Darwin visited Australia in 1836 during the voyage of the Beagle. His only inland trip was to Bathurst, 50 kilometres west of here. On the way he stopped here for several days to make observations of the local fauna, particularly the platypus, our local icon that can still be found living its secretive life in nearby creeks. How could there be a better symbol for adaptive reuse than the platypus,
Snorgtees We are platypus t-shirt
the animal made from leftover parts, we love em.
Anyway it was here on the 19th January 1836 that he wrote in his diary about his observations of ant-lions:
…I had been lying on a sunny bank & was reflecting on the strange character of the animals of this country compared to the rest of the World. An unbeliever in everything beyond his own reason might exclaim, “Surely two distinct Creators must have been at work; their object is the same & certainly the end in each case is complete”.

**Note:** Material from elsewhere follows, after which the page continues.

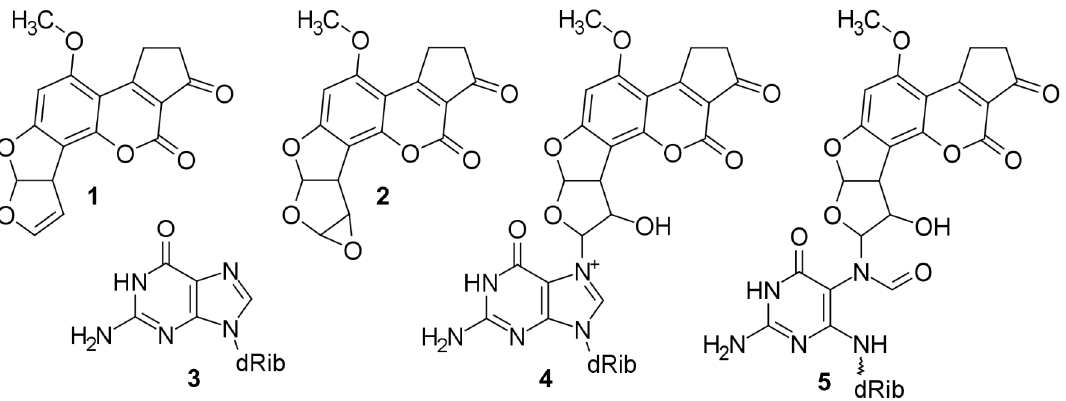
Figure 1. Structural formulae. 1 , AFB 1 ; 2 , AFB1-E; 3 , Gua; 4 , Cationic Gua-N7-9-hydroxy-AFB 1 ; 5 , FAPy-N7-9-hydroxy-AFB 1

This comment is considered the first indication of the line of thought that soon led to the theory of evolution.
Darwin’s first tree of life diagram from his 1837 notebook
Of course ironies abound. The site of the sheep station where he stayed is now submerged beneath the waters of a dam that supplies a nearby coal fired power station – so we are now manufacturing the end of species here – and the lake is delightfully named Lake Wallace, although not after Darwin’s great rival, the fascinating and under-rated socialist Alfred Russell Wallace.
And we have convinced the local council to rename the shabby adjacent park and erect a monument to the event (although the local National Trust branch had to pay for the plaque which was promptly stolen by the local scrap metal thieves and is currently awaiting a replacement).
So one thing only has not changed, the character of the animals, particularly the humans, remains strange to this day.